People remember her acts and her sayings which are still being repeated by people the world over. Sayings such as, If you judge people, you have no time to love them or There are no great things, only small things with great love have been used as timeless axioms that countless people have lived by.
But besides having a selfless life supporting the poor and the lepers, few know that through her canonization, Mother Teresa has joined a mystical league of individuals whose figures hold sway over the faithful. Ironically, she has been attributed a miracle that now links Mother Teresa to the terror group ISIS.
Mother Teresa is only one out of hundreds from Eastern Europe that was canonized. She joins the ranks of Saint Nicholas, a fourth century bishop of Myra (in modern Turkey), who was known for leaving secret gifts and was credited for resurrecting three children that were killed by a butcher who had intended to eat them.
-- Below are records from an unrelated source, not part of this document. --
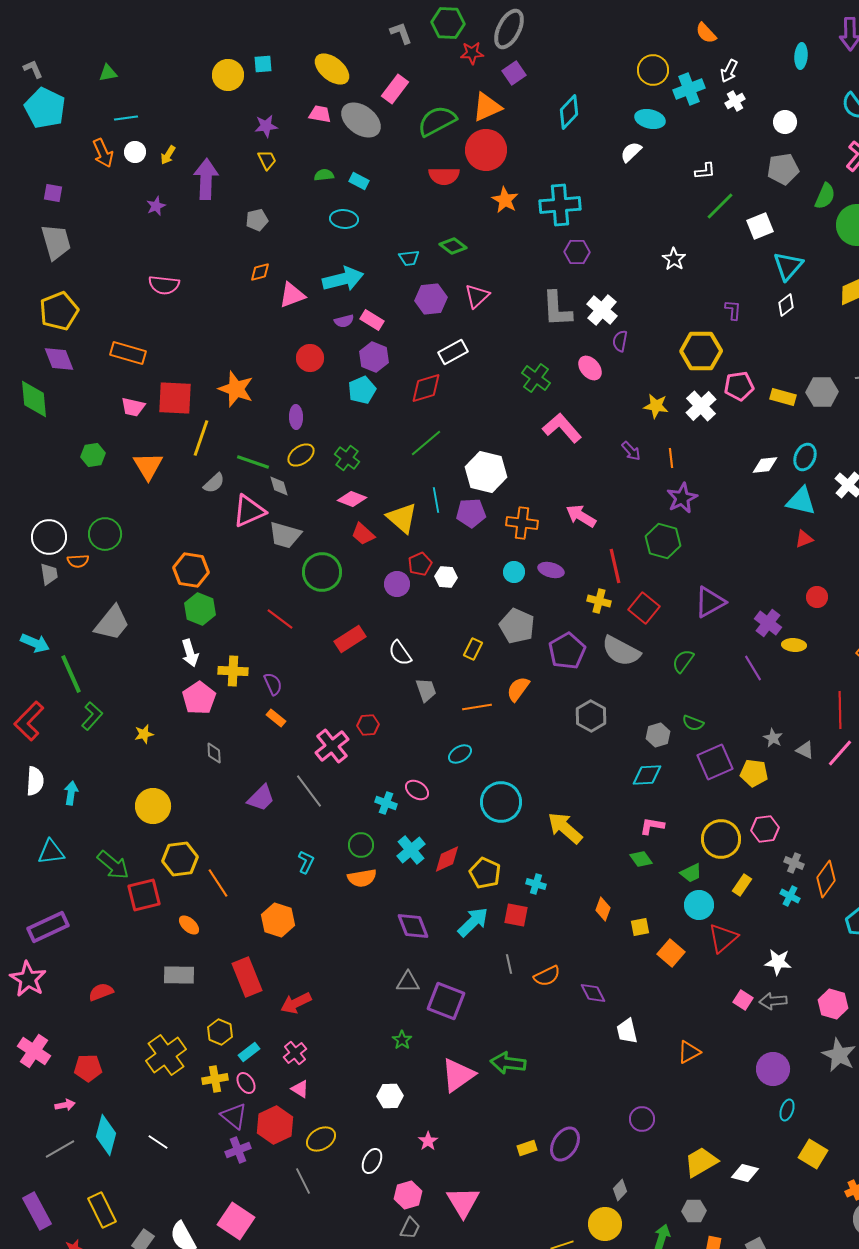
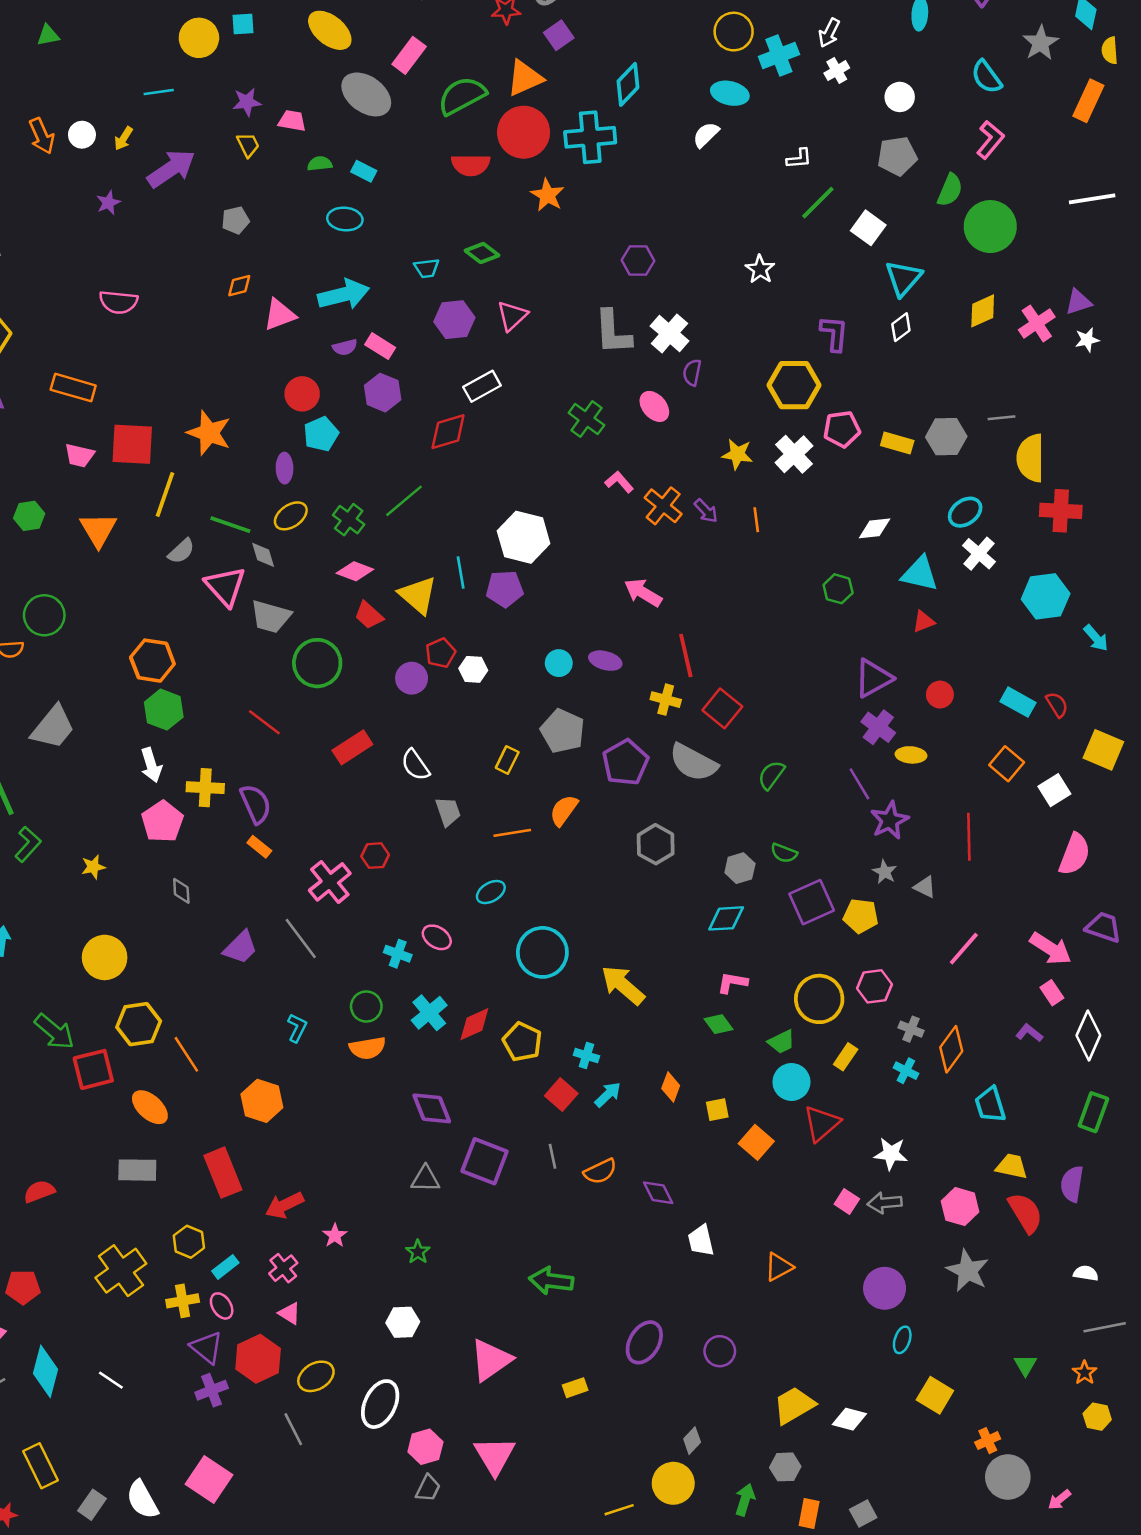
pink trapezoid: (320, 114) -> (292, 121), moved
cyan line: (126, 118) -> (159, 92), moved
purple arrow: (206, 179) -> (171, 169), turned 54
cyan cross: (560, 205) -> (590, 137), moved
white square: (760, 226) -> (868, 228), turned -32
purple L-shape: (733, 310) -> (834, 333), size x1.4
cyan pentagon: (362, 390) -> (321, 434), moved
pink L-shape: (562, 428) -> (619, 482), size x0.6
green line: (426, 443) -> (404, 501), moved
cyan ellipse: (805, 457) -> (965, 512), moved, turned 32
purple star: (682, 498) -> (890, 820), moved
pink triangle: (249, 511) -> (225, 586), turned -48
orange cross: (522, 523) -> (663, 506), moved, turned 32
green hexagon: (663, 541) -> (838, 589), moved, size x0.7
purple triangle: (710, 602) -> (873, 678), moved
purple semicircle: (273, 684) -> (256, 804), size x1.4
pink line: (840, 753) -> (964, 949), moved
red square: (516, 915) -> (561, 1095), turned 30
cyan arrow: (473, 922) -> (608, 1095), moved, size x0.7
orange ellipse: (189, 925) -> (150, 1107), size x1.4
purple square: (446, 1001) -> (485, 1161), moved
pink triangle: (458, 1075) -> (491, 1360), moved
pink star: (428, 1141) -> (335, 1235), moved
purple ellipse: (565, 1144) -> (644, 1342), moved
white ellipse: (372, 1161) -> (380, 1404), size x1.5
Saint Nicholas eventually became the popular Yuletide figure, Santa Claus.
Just like St. Nicholas, the Roman Catholic Church has attributed to Mother Teresa at least two miracles after her death. One is the disappearance of a stomach tumor after nuns placed a pin touched by Mother Teresa on the Indian woman’s belly. The second involved a schoolgirl in France who had a vision and claimed in that vision Mother Teresa appeared to her, telling her of the rise of the Islamic State terror group.
Even Mother Teresa’s legacy was tarnished by ISIS. In early March of this year, a retirement home in Yemen, started a year after Mother Teresa’s death and run by the Missionaries of Charity came under attack by the Islamic State group, killing 4 nuns and 12 employees who were shot in the head.
Whether the miracles attributed to her are believed or not, one thing is certain, and that is Mother Teresa remains as a national hero today, almost 20 years after her death in 1997. It is regretful that Mother Teresa’s warnings about ISIS were not heeded before it was too late. Could things have turned out differently for war torn Syria and Iraq had things been otherwise?